Never mind all that expensive equipment they sell in catalogs, I said. The heel of your hand is the perfect tool for patching crust.

About placing the top crust over the fruit: here was the one act in the process where the baker must simply plunge into the unknown. The one thing you must never do here: hesitate. Flipping that crust over is a leap of faith, I said. Like jumping out a window—twelve hours after undergoing an emergency appendectomy, perhaps—and believing, as you leapt, that you would land on your two feet.

After that article came out, I was invited to appear on a local morning television program in Syracuse, as Chef of the Week, to demonstrate my piecrust technique. I got a surprising number of letters from readers of the magazine, and then viewers of the television program, asking for advice about their own piecrust issues. It seemed everybody had some. I don’t know another food that seems to inspire stronger emotion—passion, even—than that most humble of desserts, pie.
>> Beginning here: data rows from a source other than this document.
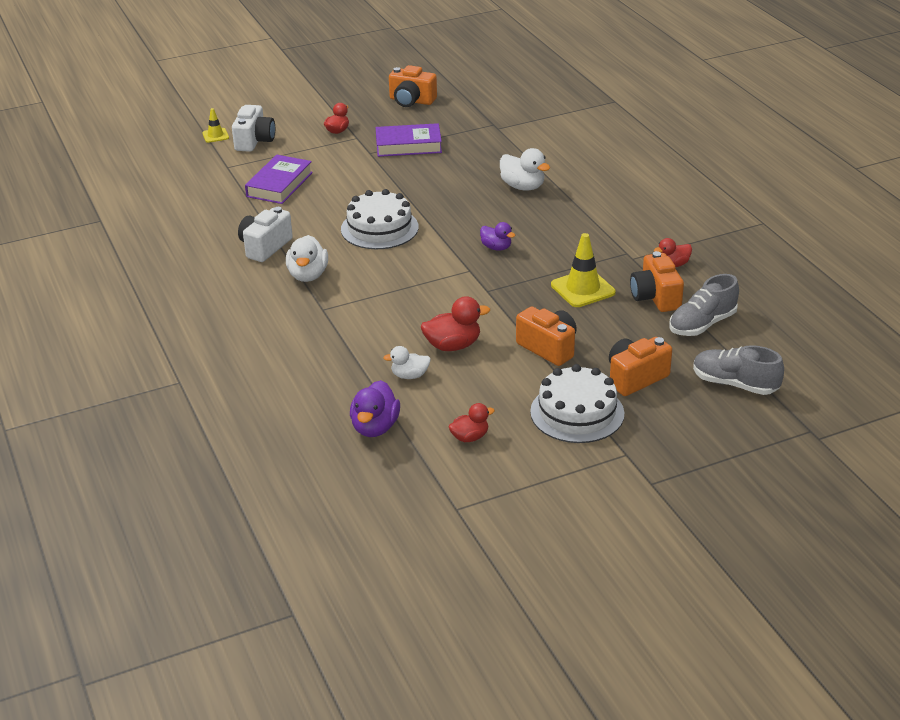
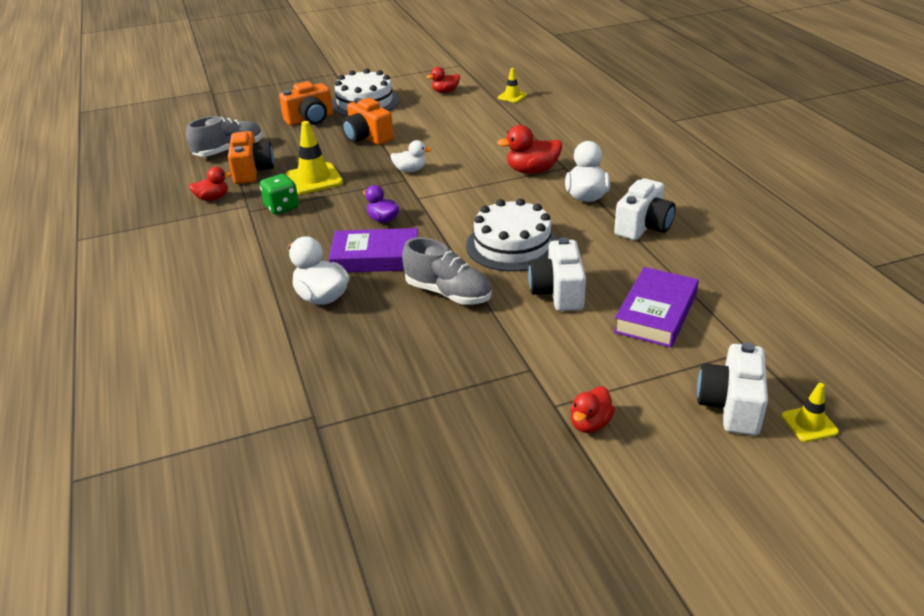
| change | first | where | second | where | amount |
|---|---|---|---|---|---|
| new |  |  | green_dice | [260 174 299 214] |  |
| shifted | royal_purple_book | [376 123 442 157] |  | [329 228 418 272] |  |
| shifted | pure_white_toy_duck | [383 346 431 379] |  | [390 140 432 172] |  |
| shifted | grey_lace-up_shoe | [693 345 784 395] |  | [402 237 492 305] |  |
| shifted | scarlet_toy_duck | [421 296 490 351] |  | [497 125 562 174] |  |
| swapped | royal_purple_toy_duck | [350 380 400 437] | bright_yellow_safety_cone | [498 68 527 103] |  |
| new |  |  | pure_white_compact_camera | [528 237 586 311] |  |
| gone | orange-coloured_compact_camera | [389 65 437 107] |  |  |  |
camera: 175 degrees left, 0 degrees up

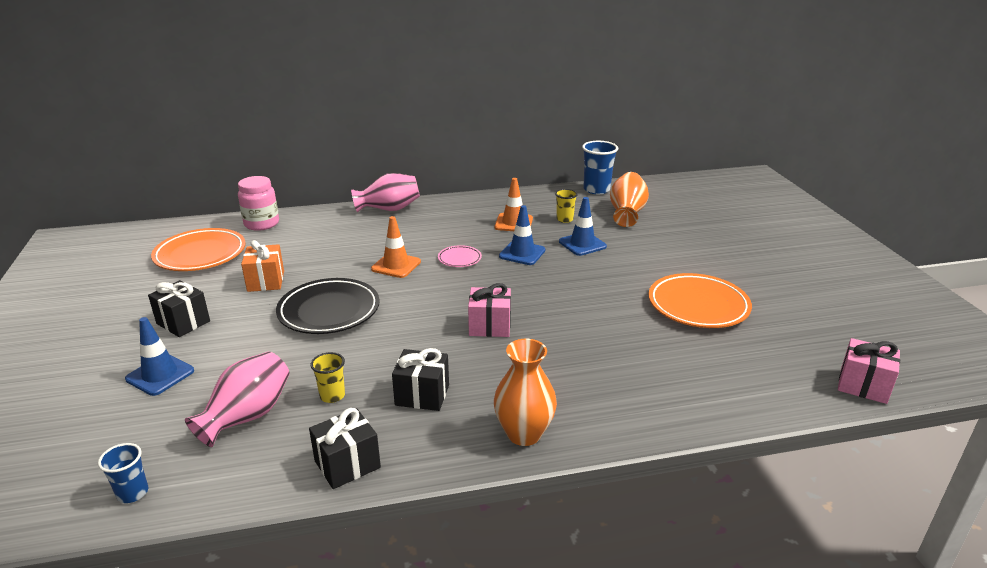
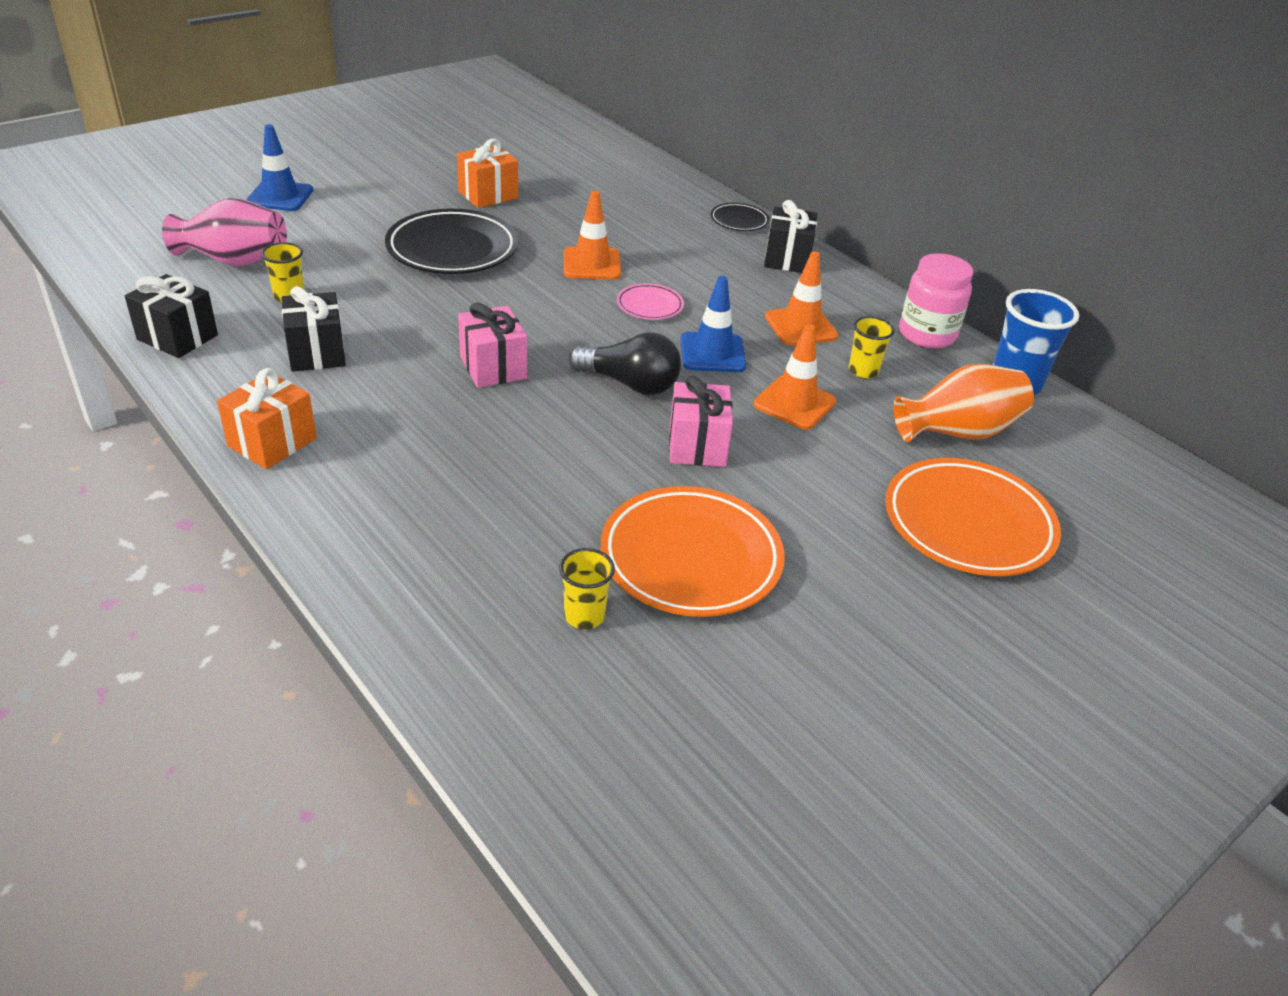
| change | first | where | second | where | amount |
|---|---|---|---|---|---|
| swapped | orange-coloured_vase | [494 339 557 446] | orange-coloured_wrapped_gift | [217 368 317 469] |  |
| new |  |  | bright_yellow_cup | [559 548 615 629] |  |
| new |  |  | jet-black_bulb | [569 332 681 395] |  |
| shifted | rose-pink_wrapped_gift | [838 338 900 404] |  | [669 376 733 467] |  |
| swapped | rose-pink_vase | [351 173 420 212] | jet-black_dinner_plate | [711 203 769 231] |  |
| repainted | cobalt_safety_cone | [559 197 607 256] | orange-coloured_safety_cone | [753 324 836 430] |  |
| shifted | jet-black_wrapped_gift | [148 280 210 337] |  | [764 200 817 273] |  |
| shifted | orange-coloured_dinner_plate | [151 228 246 271] |  | [885 458 1061 576] |  |
| shifted | rose-pink_jar | [238 176 279 231] |  | [899 253 973 349] |  |
| gone | cobalt_cup | [98 443 148 503] |  |  |  |
camera: 60 degrees right, 10 degrees up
As Frank had warned me once, the topic of shortening inspired the greatest controversy. One woman who’d read in the magazine that I used a combination of lard and butter for my shortening wrote to tell me all about the evils of lard. Another woman took equally strong exception to my use of butter.

Meanwhile, the restaurant, Molly’s Table, was doing better
than ever. Amelia and I put money down on a house, and I put up storm windows. The owner of the restaurant—Molly—hired me to run a specialty pie shop next door, where I supervised a staff of five bakers, all making pies to the specifications passed on to me from Frank.

Almost a full year after the article ran in the magazine, I received a letter with an unfamiliar postmark, from someplace in Idaho. The envelope was addressed in pencil, and the return address featured not a name, but a long series of numbers.

Inside, on lined notebook paper, in very neat and precise handwriting, but very small—as if the author of the letter had been conserving paper, which he probably had, by necessity—was a letter.

I sat down then. Until this moment, I hadn’t understood, but now it came back to me, like a blast of cold air when you open the door in a snowstorm, or the heat from a five-hundred-degree oven when you open it to check on—what else?—the pie. It all came back to me.